§ VORLIEGENDER TEXT

Trotz des überwiegend positiven Eindrucks - oder gerade deswegen - ist es schade, dass es sich eigentlich nur um ein halbes Buch handelt, da der Bereich der Auswertung der Interviewdaten völlig ausgeklammert wird. Und obwohl der Autor diese Entscheidung auch begründet, bleibt sie aus zwei Gründen problematisch:

  1. Entscheidungen über Auswertungsfragen sollten bei der Planung einer Untersuchung immer schon mitbedacht werden, zumal - wie bereits erwähnt - der Aufwand, gerade bei Inhaltsanalysen beträchtlich ist. Und:
  2. Die Verwertungsstrategien sollten auch immer schon zu Beginn bedacht und mit geplant werden. Denn daran misst sich ja schließlich der Erfolg solcher Untersuchungen: Nämlich, wie gut es gelingt, die Ergebnisse in die Praxis zurückzubinden, um dort sinnvolle, weiter führende Entscheidungen treffen und valide Aussagen über diese Praxis und ihre Qualitäten treffen zu können.

§ DATENSATZ
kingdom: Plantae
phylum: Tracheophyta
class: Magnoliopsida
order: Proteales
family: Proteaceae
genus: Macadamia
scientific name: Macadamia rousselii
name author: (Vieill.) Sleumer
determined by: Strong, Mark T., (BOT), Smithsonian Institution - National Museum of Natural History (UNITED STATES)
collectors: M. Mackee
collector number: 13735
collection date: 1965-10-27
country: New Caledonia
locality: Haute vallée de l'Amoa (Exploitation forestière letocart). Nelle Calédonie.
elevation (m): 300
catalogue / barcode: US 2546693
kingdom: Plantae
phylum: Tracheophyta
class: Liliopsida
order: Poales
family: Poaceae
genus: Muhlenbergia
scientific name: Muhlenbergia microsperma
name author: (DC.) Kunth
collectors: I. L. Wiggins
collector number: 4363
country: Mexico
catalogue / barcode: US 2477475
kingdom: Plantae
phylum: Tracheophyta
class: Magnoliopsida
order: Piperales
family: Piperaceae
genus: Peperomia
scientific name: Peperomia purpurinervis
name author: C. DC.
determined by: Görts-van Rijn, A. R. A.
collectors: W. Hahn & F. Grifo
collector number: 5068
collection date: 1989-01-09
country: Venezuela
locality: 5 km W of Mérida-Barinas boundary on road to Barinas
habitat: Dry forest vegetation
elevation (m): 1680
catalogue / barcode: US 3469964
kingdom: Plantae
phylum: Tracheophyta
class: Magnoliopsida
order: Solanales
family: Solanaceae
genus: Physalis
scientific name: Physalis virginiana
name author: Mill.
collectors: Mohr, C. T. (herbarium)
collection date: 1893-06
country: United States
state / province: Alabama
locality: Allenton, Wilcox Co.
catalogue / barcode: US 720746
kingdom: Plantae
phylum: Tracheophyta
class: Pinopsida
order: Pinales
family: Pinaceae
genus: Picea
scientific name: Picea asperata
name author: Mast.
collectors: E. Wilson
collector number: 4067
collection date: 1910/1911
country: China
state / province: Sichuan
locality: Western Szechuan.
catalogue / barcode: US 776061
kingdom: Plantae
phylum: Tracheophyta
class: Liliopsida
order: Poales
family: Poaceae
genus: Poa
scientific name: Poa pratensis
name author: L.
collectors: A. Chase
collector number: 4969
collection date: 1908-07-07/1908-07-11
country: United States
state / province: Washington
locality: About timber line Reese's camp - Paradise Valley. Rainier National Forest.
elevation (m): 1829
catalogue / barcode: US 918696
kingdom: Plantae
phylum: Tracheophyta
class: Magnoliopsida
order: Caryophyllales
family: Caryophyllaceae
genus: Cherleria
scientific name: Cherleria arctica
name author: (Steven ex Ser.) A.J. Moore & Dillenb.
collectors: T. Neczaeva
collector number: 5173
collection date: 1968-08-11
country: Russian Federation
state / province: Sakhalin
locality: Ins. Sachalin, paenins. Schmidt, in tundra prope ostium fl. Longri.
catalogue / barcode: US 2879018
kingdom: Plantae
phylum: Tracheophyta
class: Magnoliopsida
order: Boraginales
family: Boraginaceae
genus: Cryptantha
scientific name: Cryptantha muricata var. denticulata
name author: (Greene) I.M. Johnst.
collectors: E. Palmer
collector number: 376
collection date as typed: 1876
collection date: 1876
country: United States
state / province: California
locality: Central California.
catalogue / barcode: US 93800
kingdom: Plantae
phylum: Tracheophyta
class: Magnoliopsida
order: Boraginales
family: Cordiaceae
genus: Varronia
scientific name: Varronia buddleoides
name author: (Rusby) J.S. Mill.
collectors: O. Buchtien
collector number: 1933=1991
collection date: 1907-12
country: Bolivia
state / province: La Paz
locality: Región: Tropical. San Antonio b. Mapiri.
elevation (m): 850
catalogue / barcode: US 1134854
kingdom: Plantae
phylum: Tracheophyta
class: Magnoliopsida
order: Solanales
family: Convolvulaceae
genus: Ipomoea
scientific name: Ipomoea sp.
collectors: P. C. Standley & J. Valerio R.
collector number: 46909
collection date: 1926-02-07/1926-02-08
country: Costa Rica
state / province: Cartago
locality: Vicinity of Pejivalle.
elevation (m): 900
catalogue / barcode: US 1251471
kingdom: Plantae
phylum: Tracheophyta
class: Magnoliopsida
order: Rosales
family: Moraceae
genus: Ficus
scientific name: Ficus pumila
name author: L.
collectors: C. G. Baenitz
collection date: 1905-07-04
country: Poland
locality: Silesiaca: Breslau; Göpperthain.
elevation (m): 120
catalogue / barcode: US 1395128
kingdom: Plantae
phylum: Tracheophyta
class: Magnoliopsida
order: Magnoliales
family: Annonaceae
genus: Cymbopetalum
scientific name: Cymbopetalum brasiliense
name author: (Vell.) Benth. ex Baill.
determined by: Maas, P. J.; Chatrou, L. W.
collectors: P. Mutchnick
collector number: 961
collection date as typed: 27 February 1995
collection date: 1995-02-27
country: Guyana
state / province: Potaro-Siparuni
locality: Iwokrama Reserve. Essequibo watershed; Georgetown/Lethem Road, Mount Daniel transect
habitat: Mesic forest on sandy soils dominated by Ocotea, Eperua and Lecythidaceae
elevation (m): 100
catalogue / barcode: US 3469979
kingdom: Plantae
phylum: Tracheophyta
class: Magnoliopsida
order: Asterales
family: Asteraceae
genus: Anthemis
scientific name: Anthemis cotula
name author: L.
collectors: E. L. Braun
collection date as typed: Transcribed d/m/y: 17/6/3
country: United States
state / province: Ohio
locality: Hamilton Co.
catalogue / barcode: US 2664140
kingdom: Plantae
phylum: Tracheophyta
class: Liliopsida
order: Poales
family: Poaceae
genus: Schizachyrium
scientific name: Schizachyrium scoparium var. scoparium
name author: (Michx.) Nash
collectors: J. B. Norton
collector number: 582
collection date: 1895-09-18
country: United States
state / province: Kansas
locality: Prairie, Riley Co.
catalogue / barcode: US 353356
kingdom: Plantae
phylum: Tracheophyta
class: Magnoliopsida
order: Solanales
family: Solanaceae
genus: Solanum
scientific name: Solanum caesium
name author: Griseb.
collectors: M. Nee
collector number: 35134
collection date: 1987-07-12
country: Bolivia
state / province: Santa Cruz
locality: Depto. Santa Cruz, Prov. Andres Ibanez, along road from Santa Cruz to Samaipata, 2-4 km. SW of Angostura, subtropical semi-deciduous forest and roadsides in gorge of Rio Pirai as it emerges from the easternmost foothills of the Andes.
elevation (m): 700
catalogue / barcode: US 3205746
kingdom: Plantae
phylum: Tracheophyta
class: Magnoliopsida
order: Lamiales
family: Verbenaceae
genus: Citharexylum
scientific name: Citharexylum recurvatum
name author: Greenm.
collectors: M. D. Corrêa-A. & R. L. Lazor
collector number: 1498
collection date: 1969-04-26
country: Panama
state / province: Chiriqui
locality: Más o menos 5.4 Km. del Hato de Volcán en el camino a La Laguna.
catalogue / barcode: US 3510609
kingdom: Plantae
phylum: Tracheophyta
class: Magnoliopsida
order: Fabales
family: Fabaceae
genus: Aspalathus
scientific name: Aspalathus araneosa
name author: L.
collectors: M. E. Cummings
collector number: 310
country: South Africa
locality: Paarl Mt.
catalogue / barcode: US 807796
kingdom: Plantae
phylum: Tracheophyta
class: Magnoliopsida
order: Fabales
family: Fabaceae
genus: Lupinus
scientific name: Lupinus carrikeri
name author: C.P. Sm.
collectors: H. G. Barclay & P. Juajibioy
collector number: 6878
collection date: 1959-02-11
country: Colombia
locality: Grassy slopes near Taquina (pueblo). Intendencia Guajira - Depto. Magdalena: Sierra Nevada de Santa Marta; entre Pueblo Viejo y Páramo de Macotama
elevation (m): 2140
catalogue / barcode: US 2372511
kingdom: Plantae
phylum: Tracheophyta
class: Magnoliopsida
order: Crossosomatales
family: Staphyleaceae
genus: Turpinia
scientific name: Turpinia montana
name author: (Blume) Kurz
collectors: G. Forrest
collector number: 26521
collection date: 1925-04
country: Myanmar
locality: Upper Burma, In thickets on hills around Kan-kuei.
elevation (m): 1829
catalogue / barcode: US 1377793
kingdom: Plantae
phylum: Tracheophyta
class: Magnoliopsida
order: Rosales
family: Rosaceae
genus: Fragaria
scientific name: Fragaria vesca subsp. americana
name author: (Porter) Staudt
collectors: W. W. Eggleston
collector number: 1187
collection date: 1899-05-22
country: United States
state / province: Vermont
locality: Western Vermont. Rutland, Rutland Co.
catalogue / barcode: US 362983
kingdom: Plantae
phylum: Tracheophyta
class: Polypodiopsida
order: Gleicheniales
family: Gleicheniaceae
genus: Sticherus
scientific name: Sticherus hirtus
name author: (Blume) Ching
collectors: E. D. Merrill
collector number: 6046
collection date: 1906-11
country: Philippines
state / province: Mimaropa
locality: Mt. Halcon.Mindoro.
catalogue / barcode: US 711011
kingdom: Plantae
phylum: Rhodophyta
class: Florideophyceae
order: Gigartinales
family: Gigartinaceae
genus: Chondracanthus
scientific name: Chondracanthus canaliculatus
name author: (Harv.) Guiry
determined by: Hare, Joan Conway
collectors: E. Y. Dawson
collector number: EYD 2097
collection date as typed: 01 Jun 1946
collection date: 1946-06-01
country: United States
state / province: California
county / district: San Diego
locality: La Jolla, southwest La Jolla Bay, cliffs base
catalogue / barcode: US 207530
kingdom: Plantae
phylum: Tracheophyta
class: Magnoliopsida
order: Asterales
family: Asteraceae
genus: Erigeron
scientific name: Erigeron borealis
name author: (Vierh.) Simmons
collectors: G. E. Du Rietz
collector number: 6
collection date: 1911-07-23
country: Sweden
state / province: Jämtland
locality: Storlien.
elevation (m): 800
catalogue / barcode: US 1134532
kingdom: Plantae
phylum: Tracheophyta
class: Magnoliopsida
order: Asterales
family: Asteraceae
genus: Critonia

§ AUFGABENSTELLUNG
Schreiben Sie die Buchbesprechung von oben vollständig und wortgetreu ab.

§ LÖSUNG
Trotz des überwiegend positiven Eindrucks - oder gerade deswegen - ist es schade, dass es sich eigentlich nur um ein halbes Buch handelt, da der Bereich der Auswertung der Interviewdaten völlig ausgeklammert wird. Und obwohl der Autor diese Entscheidung auch begründet, bleibt sie aus zwei Gründen problematisch:

  1. Entscheidungen über Auswertungsfragen sollten bei der Planung einer Untersuchung immer schon mitbedacht werden, zumal - wie bereits erwähnt - der Aufwand, gerade bei Inhaltsanalysen beträchtlich ist. Und:
  2. Die Verwertungsstrategien sollten auch immer schon zu Beginn bedacht und mit geplant werden. Denn daran misst sich ja schließlich der Erfolg solcher Untersuchungen: Nämlich, wie gut es gelingt, die Ergebnisse in die Praxis zurückzubinden, um dort sinnvolle, weiter führende Entscheidungen treffen und valide Aussagen über diese Praxis und ihre Qualitäten treffen zu können.